Blueprints for Battle: Planning for War in Central Europe, 1948-1968, edited by Jan Hoffenaar, Dieter Kruger, and David Zabecki (English translation) is a collection of essays on Soviet and Western plans for war in Germany in the first half of the Cold War. It includes good chapters on East German strategic planning, NATO intelligence, the Soviet operational concept, Bundeswehr plans for defending Germany, and the Dutch commitment to alliance planning.
Broadly speaking, the Soviets expected to cut through Western Europe in several days, pushing past the Rhine and to the English Channel before NATO could manage a very significant conventional defense. Broadly speaking, NATO expected the Soviets to cut through Western Europe in several days, pushing past the Rhine and to the English Channel before NATO could manage a very significant conventional defense. The most optimistic Soviet assessment had forward elements arriving at the Channel on D+2 (!), and advancing at 100 km/day (!), predictions that even some Soviet military commanders publicly scoffed at. Nevertheless, virtually no one believed that NATO forces (even after the recreation of the German armed forces) could provide much more than a speed bump for the Warsaw Pact.

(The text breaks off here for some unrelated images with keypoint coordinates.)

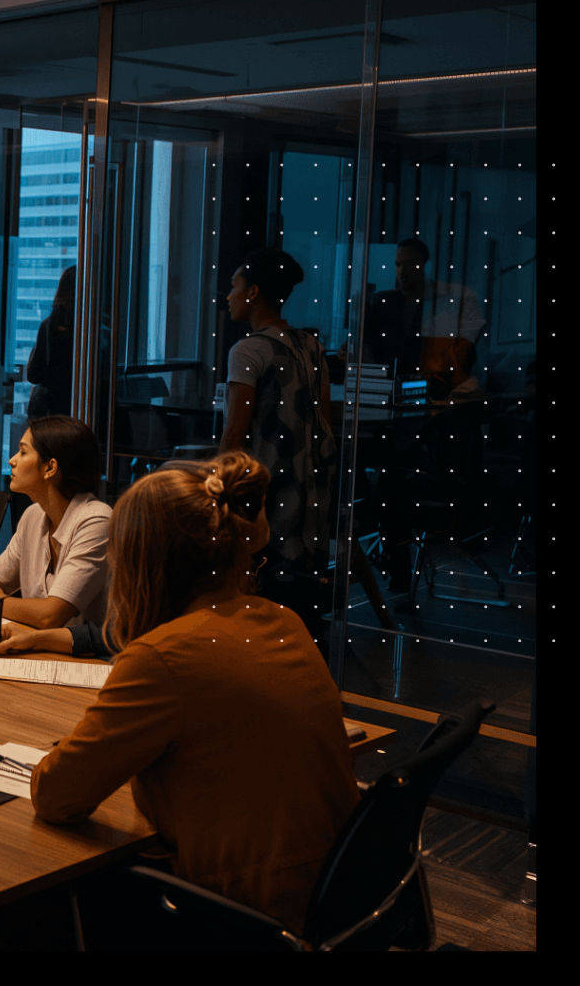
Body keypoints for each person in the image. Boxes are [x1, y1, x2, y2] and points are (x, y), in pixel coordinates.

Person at [30, 452, 358, 935]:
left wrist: (66, 754)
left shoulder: (163, 658)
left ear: (142, 557)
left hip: (242, 918)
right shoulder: (284, 622)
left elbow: (56, 797)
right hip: (333, 896)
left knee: (25, 890)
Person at [220, 248, 337, 597]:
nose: (229, 296)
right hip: (311, 490)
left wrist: (215, 487)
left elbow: (234, 435)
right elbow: (324, 421)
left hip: (268, 486)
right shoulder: (312, 347)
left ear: (253, 292)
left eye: (235, 286)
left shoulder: (248, 351)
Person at [0, 416, 112, 658]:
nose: (12, 461)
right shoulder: (34, 515)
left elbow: (51, 615)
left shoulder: (96, 520)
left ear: (50, 468)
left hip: (90, 661)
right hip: (35, 647)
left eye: (22, 452)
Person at [363, 238, 487, 386]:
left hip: (431, 387)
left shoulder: (443, 303)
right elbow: (366, 349)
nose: (402, 270)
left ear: (425, 266)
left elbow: (461, 354)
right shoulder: (382, 303)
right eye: (398, 264)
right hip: (387, 386)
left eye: (410, 263)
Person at [25, 267, 77, 419]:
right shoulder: (97, 328)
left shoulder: (50, 325)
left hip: (55, 410)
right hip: (82, 406)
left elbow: (34, 374)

Still, presumptive conventional military superiority on the part of the Soviets didn’t impart as much security as you might expect. Memory of the successful German attack of June 1941 gnawed at Soviet planners, who viewed the strategic situations as analogous in many ways. The prospect of a NATO offensive into Eastern Europe that could destroy the Red Army and carry the war into Russia seemed outlandish to Western Europeans, but the Soviets felt they had seen a smaller, less capable force prevail through surprise once in recent memory.
NATO and Warsaw Pact planners disagreed to a degree about the effectiveness of battlefield nuclear weapons. Both sides expected that they would be used by (after the mid-1950s) both sides in great numbers, but the Soviets didn’t believe that they would have a transformational effect on the conflict. The Russians still expected to dump several megatons worth of nukes onto defending NATO forces in the opening hours of the conflict. NATO had more realistic expectations of the damage that tactical nukes could do, but wargames still indicated that the Soviets would overcome this disadvantage and win a decisive victory.
But then there’s “truth” and there’s “Truth.” Initial British and Dutch plans for the war involved little more than organized retreats from initial positions, trying to save as much as possible from the Soviet onslaught. Later, alliance commitments and reputational obligations would call for more robust efforts to defend Germany, even though both countries continued to rate the prospects of success as very low.
The potential for nuclear war demanded a great deal of truthiness. NATO required the Bundeswehr to have any prospect of conventional success against the Soviets, but rehearsals suggested that even with the Germans the use of extensive nuclear attacks on West and East Germany would be required for a chance of success. Such attacks would almost inevitably incur Soviet retaliation, further irradiating Germany. As the Soviet strategic nuclear position improved, the U.S. became more wary of nuclear escalation in the first days of a European War, a prospect which deeply alarmed European war planners (including the Germans!).
Similarly, it’s not clear how much of the Soviet High Command really believed in the possibility of maintaining operational momentum in the face of serial nuclear attack. The belief that the Red Army could reach the English Channel in short order was required for bureaucratic and political reasons. Red Army dominance from 1945 represented both the Soviet Union’s key deterrent capability, and the Red Army’s central political justification. Allowing the NATO tactical nukes could disrupt Soviet logistics (one plan called for the resumption of train service through Dresden twelve hours after a nuclear attack) or blast Soviet spearheads to pieces undercut this entire strategic-political rationale. We should also recall that no one really knows how armies might operate under conditions of nuclear vulnerability; while one essay traces the disintegration of the U.S. Army’s “Pentomic” division concept, it’s nevertheless possible that the Soviets might have managed to keep things moving even in the face of nuclear weapons.
As suggested, the chapters on Dutch and East German military planning are extremely strong, and the general thread of how both forces conceived of nuclear conflict is quite productive. As others have noted, the chapter on the British Army is extremely weak, with virtually no sourcing. Chapters on NATO northern sector intelligence procedures and Dutch logistical preparations are a bit of a slog, however. The collection only goes to 1968, and consequently does not cover the period in which NATO became steadily more confident in its ability to resist a Warsaw Pact attack. Still, for those interested in the operational, strategic, and political problems on both sides of the European Central Front, this should be a very useful work.